The Second Texas Federal Lawsuit
Unsatisfied with the final rule, the Texas Medical Association (TMA) went back to federal court to challenge it. The formula of same plaintiff, same basic case, and same court produced the same result, with Judge Kernodle finding the IDR regulations invalid. Like their interim predecessor, the August final regulations still assigned the QPA too much weight, he reasoned.
As a result, the court struck down the provisions and ordered the federal agencies that wrote them to go back to the drawing board and come up with new rules [Texas Medical Association et al v. United States Department of Health and Human Services et al., Case No. 6:22-cv-372-JDK, February 6, 2023].3
The Other QPA LawsuitMeanwhile, the TMA and other groups have filed another lawsuit (also called Texas Medical Association et al. v.

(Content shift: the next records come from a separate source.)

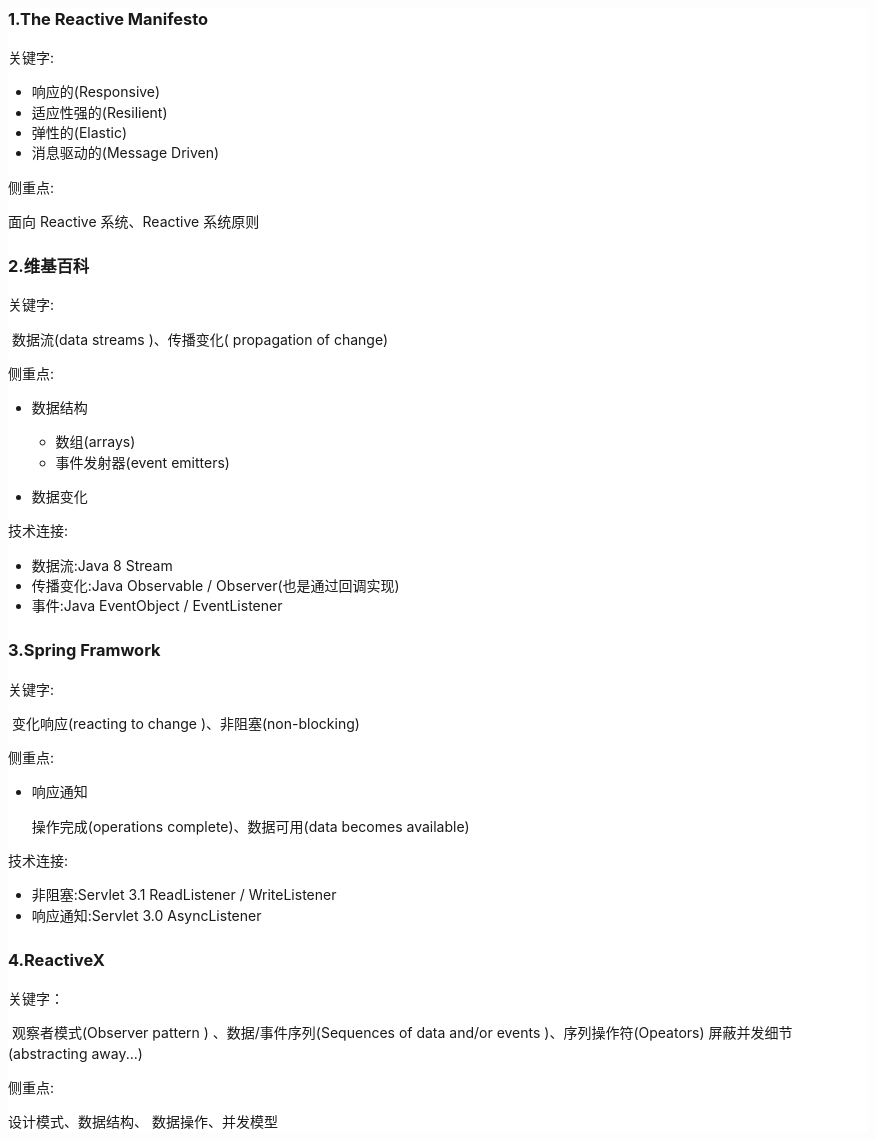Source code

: ### 1.The Reactive Manifesto

关键字:

- 响应的(Responsive) 
- 适应性强的(Resilient) 
- 弹性的(Elastic) 
- 消息驱动的(Message Driven)

侧重点:

面向 Reactive 系统、Reactive 系统原则

### 2.维基百科

关键字:

​	数据流(data streams )、传播变化( propagation of change) 

侧重点:

- 数据结构
  - 数组(arrays)
  - 事件发射器(event emitters) 

- 数据变化

技术连接:

- 数据流:Java 8 Stream
- 传播变化:Java Observable / Observer(也是通过回调实现)
- 事件:Java EventObject / EventListener

### 3.Spring Framwork

关键字:

​	变化响应(reacting to change )、非阻塞(non-blocking) 

侧重点:

- 响应通知

  操作完成(operations complete)、数据可用(data becomes available) 

技术连接:

- 非阻塞:Servlet 3.1 ReadListener / WriteListener
- 响应通知:Servlet 3.0 AsyncListener

### 4.ReactiveX

关键字：

​	观察者模式(Observer pattern ) 、数据/事件序列(Sequences of data and/or events )、序列操作符(Opeators) 屏蔽并发细节(abstracting away...)

侧重点:

  设计模式、数据结构、 数据操作、并发模型
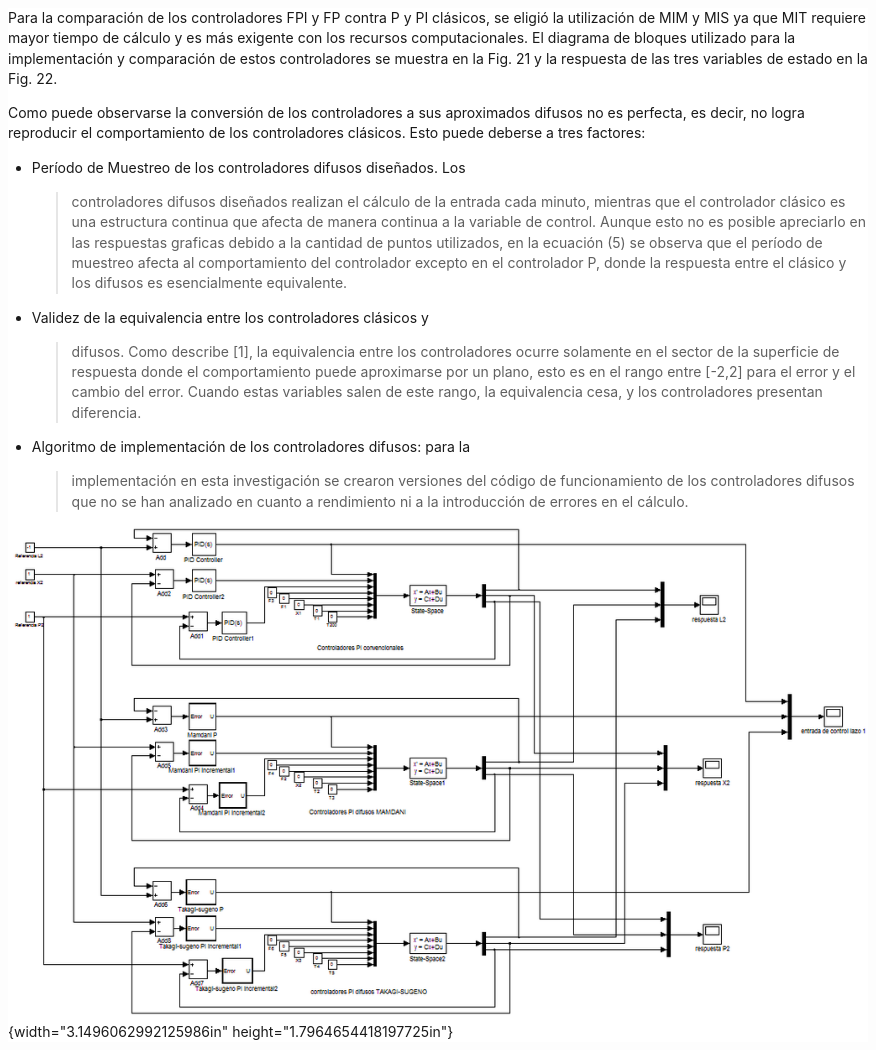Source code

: Para la comparación de los controladores FPI y FP contra P y PI
clásicos, se eligió la utilización de MIM y MIS ya que MIT requiere
mayor tiempo de cálculo y es más exigente con los recursos
computacionales. El diagrama de bloques utilizado para la implementación
y comparación de estos controladores se muestra en la Fig. 21 y la
respuesta de las tres variables de estado en la Fig. 22.

Como puede observarse la conversión de los controladores a sus
aproximados difusos no es perfecta, es decir, no logra reproducir el
comportamiento de los controladores clásicos. Esto puede deberse a tres
factores:

-   Período de Muestreo de los controladores difusos diseñados. Los
    > controladores difusos diseñados realizan el cálculo de la entrada
    > cada minuto, mientras que el controlador clásico es una estructura
    > continua que afecta de manera continua a la variable de control.
    > Aunque esto no es posible apreciarlo en las respuestas graficas
    > debido a la cantidad de puntos utilizados, en la ecuación (5) se
    > observa que el período de muestreo afecta al comportamiento del
    > controlador excepto en el controlador P, donde la respuesta entre
    > el clásico y los difusos es esencialmente equivalente.

-   Validez de la equivalencia entre los controladores clásicos y
    > difusos. Como describe \[1\], la equivalencia entre los
    > controladores ocurre solamente en el sector de la superficie de
    > respuesta donde el comportamiento puede aproximarse por un plano,
    > esto es en el rango entre \[-2,2\] para el error y el cambio del
    > error. Cuando estas variables salen de este rango, la equivalencia
    > cesa, y los controladores presentan diferencia.

-   Algoritmo de implementación de los controladores difusos: para la
    > implementación en esta investigación se crearon versiones del
    > código de funcionamiento de los controladores difusos que no se
    > han analizado en cuanto a rendimiento ni a la introducción de
    > errores en el cálculo.

![](./images/media/image29.png){width="3.1496062992125986in"
height="1.7964654418197725in"}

U.S. Department of Health and Human Services et al.) challenging the formula set out in the final regulations for calculating the QPA, contending that it allows—and even encourages—insurers to set QPAs that are well below market rates.
The Current IDR Situation
On Feb. 10, in response to the second TMA ruling, the three federal departments responsible for overseeing the IDR process (Health and Human Services, Treasury, and Labor) sent a notice indicating that they were evaluating the situation and instructing certified IDR entities (i.e., the arbitrators that resolve out-of-network payment disputes under the Act) not to issue any new payment determinations until further notice.4
On Feb. 24, the departments instructed IDR entities to resume processing payment determinations, but only for disputes involving services or items before October 25, 2022, in accordance with the interim rules that were in effect at that time.5 These cases are unaffected by the second TMA case dealing with the final rules, the notice explains.
However, payment claims involving items or services provided on or after October 25, 2022 remain on hold unless and until the departments issue IDR entities new instructions on how to resolve them. “The Departments are working diligently to complete necessary guidance and system updates in order to allow certified IDR entities to resume processing payment determinations for these disputes,” the notice states.3
Various medical associations—including the American Society of Anesthesiologists, American College of Radiology, and American College of Emergency Physicians—say the departments are not moving quickly enough, recently calling on CMS to resume all IDR payment determinations as soon as possible.
“The government’s pause exacerbates the existing backlog of IDR determinations, causing harm to healthcare providers who provided those services,” the associations said in a March 6 press release.6,7
Meanwhile, the other IDR process timelines continue to apply, including the 30-day payor-provider negotiation window and the deadlines for submitting offers and fees. In other words, the current freeze applies only to the arbitration rather than the negotiation and settlement of payment disputes. Thus, insurers and providers won’t feel the effects of the freeze unless and until they seek to arbitrate their payment disputes via the IDR process.